Der Tibet Terrier wurde ursprünglich hauptsächlich als Wach- und Hütehund von
den Nomaden gehalten. Dagegen lebte der Lhasa Apso in den Häusern der Adeligen,
in Klöstern und Palästen des Dalai Lama. Aus der Geschichte des Landes wissen
wir, dass die Tibeter in religiöser Verehrung zu ihren Hunden standen. Deswegen
ist es zu verstehen, dass diese Tiere niemals verkauft, sondern im Gegenteil,
als ein Zeichen von besonderer Ehrung als "Glücksbringer" verschenkt
wurden.
Geprägt durch die harten Lebensbedingungen, sind diese Rassen robust und
widerstandsfähig. Sie zeigen diese Eigenschaften auch noch heute nach ihrer
Verbreitung in alle Teile der Welt, und ihre Beliebtheit wächst überall. Jeder,
der das Glück hat, diese tibetischen Hunde näher kennenzulernen, weiß neben
ihrer Schönheit auch ihre besondere Anhänglichkeit an den Menschen als
liebenswerte Charaktereigenschaft zu schätzen.
Der Tibet Terrier Ein 35 bis 41 cm großer, wachsamer, munterer, lebhafter, intelligenter
und entschlossener Haushund, der abweisend gegenüber Fremden, aber weder wild
noch streitsüchtig ist. Er ist ein treuer Kamerad, kinderfreundlich und mit
vielen einnehmenden Wesenszügen.
Der Name ist eine westliche Bezeichnung und eigentlich unzutreffend, da
diese Hunde weder Ihrer Entstehung noch ihrer Wesensart nach etwas mit
einem Terrier gemeinsam haben.
Die Bezeichnung "Tibet Apso" würde ihn zutreffender kennzeichnen. Das
Wort "Apso" bedeutet in tibetischer Sprache soviel wie "ganz von
Haaren bedeckt".
In Tibet wurde er, mehr oder weniger über das ganze Land verteilt, als Haus-
und Hütehund gehalten. Man hat herausgefunden, dass bereits vor mehr als 2000
Jahren in Dörfern und Klöstern Tibets "Tibet Terrier" gezüchtet
wurde. Die Entwicklung des Tibet Terriers seit seinem Erscheinen in der
westlichen Welt ist eng verknüpft mit der Engländerin Dr. A.R.H.Greig, die als
Leiterin eines Krankenhauses in Indien in den 20er Jahren einen Tibet Terrier
von einem wohlhabenden Tibeter erhielt, dessen Frau sie operiert hatte.

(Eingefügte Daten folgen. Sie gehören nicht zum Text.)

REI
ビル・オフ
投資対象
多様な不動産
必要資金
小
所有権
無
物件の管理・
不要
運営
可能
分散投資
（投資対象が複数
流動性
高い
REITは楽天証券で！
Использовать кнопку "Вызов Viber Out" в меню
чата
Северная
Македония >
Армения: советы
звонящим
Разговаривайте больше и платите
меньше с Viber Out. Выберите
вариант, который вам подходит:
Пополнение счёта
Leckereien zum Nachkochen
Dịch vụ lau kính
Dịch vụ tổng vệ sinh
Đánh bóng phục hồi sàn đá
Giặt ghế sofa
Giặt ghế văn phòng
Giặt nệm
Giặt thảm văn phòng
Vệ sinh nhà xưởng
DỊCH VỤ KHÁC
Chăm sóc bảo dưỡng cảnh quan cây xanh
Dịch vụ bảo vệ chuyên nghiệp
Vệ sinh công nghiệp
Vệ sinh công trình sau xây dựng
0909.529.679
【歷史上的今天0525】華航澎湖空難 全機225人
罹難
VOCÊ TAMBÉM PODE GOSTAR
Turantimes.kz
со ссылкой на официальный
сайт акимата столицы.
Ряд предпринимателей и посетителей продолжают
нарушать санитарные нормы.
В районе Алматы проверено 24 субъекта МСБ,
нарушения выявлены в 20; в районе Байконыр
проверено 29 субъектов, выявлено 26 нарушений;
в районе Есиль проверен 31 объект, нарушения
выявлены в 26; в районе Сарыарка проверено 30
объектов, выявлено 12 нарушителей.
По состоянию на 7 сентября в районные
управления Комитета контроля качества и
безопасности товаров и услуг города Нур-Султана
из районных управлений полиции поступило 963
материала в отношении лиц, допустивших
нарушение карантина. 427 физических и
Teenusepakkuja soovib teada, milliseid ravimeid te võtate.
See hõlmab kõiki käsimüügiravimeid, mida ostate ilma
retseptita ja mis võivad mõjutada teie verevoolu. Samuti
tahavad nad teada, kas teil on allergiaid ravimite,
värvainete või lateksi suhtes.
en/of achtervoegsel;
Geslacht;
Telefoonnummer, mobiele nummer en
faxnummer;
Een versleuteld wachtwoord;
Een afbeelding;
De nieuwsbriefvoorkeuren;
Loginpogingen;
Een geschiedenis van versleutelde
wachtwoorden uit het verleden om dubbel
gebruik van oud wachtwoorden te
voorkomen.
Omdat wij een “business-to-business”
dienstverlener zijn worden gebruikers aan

Sie begründete ab 1930 in England die Reinzucht dieser Tiere. Zwei Hündinnen
aus ihrem Zwinger waren im Jahre 1939 der Grundstock für die Tibet
Terrier-Zucht in Deutschland, nachdem es gelungen war, hierzu noch einen Rüden
aus Italien, zu erwerben.
Als gut zu pflegender, handlicher Hund hat der Tibet Terrier bei uns
mittlerweile viele Freunde gewonnen, da er trotz seines Temperaments sehr
anpassungsfähig ist - was ihn in unserer heutigen Gesellschaft zum idealen
Familienhund macht. Er liebt es, an allen Aktivitäten seiner "Familie"

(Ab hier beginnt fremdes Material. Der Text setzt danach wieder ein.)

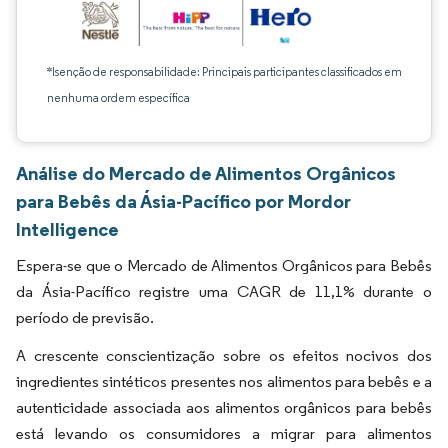
*Isenção de responsabilidade: Principais participantes classificados em
nenhuma ordem específica
Análise do Mercado de Alimentos Orgânicos
para Bebês da Ásia-Pacífico por Mordor
Intelligence
Espera-se que o Mercado de Alimentos Orgânicos para Bebês
da Ásia-Pacífico registre uma CAGR de 11,1% durante o
período de previsão.
A crescente conscientização sobre os efeitos nocivos dos
ingredientes sintéticos presentes nos alimentos para bebês e a
autenticidade associada aos alimentos orgânicos para bebês
está levando os consumidores a migrar para alimentos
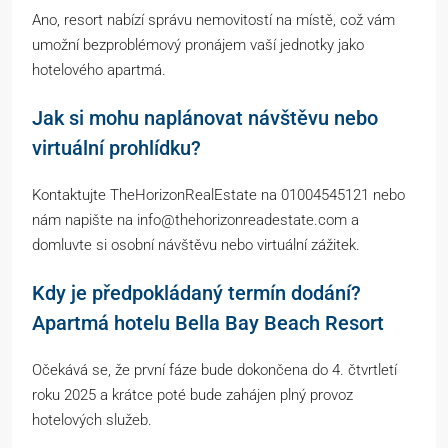
Ano, resort nabízí správu nemovitostí na místě, což vám
umožní bezproblémový pronájem vaší jednotky jako
hotelového apartmá.
Jak si mohu naplánovat návštěvu nebo
virtuální prohlídku?
Kontaktujte TheHorizonRealEstate na 01004545121 nebo
nám napište na info@thehorizonreadestate.com a
domluvte si osobní návštěvu nebo virtuální zážitek.
Kdy je předpokládaný termín dodání?
Apartmá hotelu Bella Bay Beach Resort
Očekává se, že první fáze bude dokončena do 4. čtvrtletí
roku 2025 a krátce poté bude zahájen plný provoz
hotelových služeb.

teilzunehmen. Man sollte ihm allerdings auch beibringen, einige Stunden
(natürlich nicht zu lange) alleine zu bleiben.
Der Tibet Terrier liebt sowohl ausgedehnte Spaziergänge als auch kleine,
langsamere Touren neben dem Fahrrad.
Er spielt und tobt besonders gerne mit seinen
Artgenossen. Verschafft man ihm genug Bewegung, ist er ein sehr angenehmer,
zufriedener Familienhund.
Der Tibet Terrier ist sehr wachsam und zunächst zurückhaltend-freundlich
gegenüber Fremden, jedoch weder scheu noch streitsüchtig.
Das ideale Heim für Tibet Terrier ist natürlich ein Haus mit Garten. Wenn er
genügend Bewegung bekommt, kann er jedoch auch in einer Wohnung leben.
Der zukünftige Besitzer des Tibet Terriers sollte sich bewusst sein, dass diese
Rasse sehr langlebig ist. Nicht selten werden diese Hunde 16 und mehr Jahre
alt. Es gilt also lange Zeit Verantwortung zu tragen.